> Task description
Please restate, exactly as written, the lines running from the beginning of the material through the line that has "non-Hodgkin's type, Low" in it.

> Information shown
BEGIN

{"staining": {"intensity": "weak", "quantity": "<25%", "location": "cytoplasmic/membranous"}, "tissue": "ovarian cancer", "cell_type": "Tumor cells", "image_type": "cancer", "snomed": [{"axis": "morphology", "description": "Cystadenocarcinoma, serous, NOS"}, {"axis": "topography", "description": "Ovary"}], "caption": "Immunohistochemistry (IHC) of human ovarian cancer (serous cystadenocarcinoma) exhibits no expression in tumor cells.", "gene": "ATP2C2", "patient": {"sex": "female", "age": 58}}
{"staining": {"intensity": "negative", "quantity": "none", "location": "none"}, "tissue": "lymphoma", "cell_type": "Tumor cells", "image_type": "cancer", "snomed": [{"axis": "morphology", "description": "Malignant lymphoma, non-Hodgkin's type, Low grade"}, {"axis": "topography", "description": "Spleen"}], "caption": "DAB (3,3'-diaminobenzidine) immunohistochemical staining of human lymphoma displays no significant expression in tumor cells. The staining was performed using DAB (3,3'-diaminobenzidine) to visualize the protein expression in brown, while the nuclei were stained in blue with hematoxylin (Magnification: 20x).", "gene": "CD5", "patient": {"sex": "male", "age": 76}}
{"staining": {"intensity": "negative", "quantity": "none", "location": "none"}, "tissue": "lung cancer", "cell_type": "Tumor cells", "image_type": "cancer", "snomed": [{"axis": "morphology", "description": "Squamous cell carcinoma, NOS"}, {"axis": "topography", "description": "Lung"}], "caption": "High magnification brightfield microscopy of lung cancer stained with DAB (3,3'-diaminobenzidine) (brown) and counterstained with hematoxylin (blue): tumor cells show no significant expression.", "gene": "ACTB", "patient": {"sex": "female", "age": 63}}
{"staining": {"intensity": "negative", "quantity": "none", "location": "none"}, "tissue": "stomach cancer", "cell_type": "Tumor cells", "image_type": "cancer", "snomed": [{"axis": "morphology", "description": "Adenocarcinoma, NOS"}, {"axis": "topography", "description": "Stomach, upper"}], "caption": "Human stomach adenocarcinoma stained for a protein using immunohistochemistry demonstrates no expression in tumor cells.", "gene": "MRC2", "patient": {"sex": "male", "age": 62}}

END

> Written reply
{"staining": {"intensity": "weak", "quantity": "<25%", "location": "cytoplasmic/membranous"}, "tissue": "ovarian cancer", "cell_type": "Tumor cells", "image_type": "cancer", "snomed": [{"axis": "morphology", "description": "Cystadenocarcinoma, serous, NOS"}, {"axis": "topography", "description": "Ovary"}], "caption": "Immunohistochemistry (IHC) of human ovarian cancer (serous cystadenocarcinoma) exhibits no expression in tumor cells.", "gene": "ATP2C2", "patient": {"sex": "female", "age": 58}}
{"staining": {"intensity": "negative", "quantity": "none", "location": "none"}, "tissue": "lymphoma", "cell_type": "Tumor cells", "image_type": "cancer", "snomed": [{"axis": "morphology", "description": "Malignant lymphoma, non-Hodgkin's type, Low grade"}, {"axis": "topography", "description": "Spleen"}], "caption": "DAB (3,3'-diaminobenzidine) immunohistochemical staining of human lymphoma displays no significant expression in tumor cells. The staining was performed using DAB (3,3'-diaminobenzidine) to visualize the protein expression in brown, while the nuclei were stained in blue with hematoxylin (Magnification: 20x).", "gene": "CD5", "patient": {"sex": "male", "age": 76}}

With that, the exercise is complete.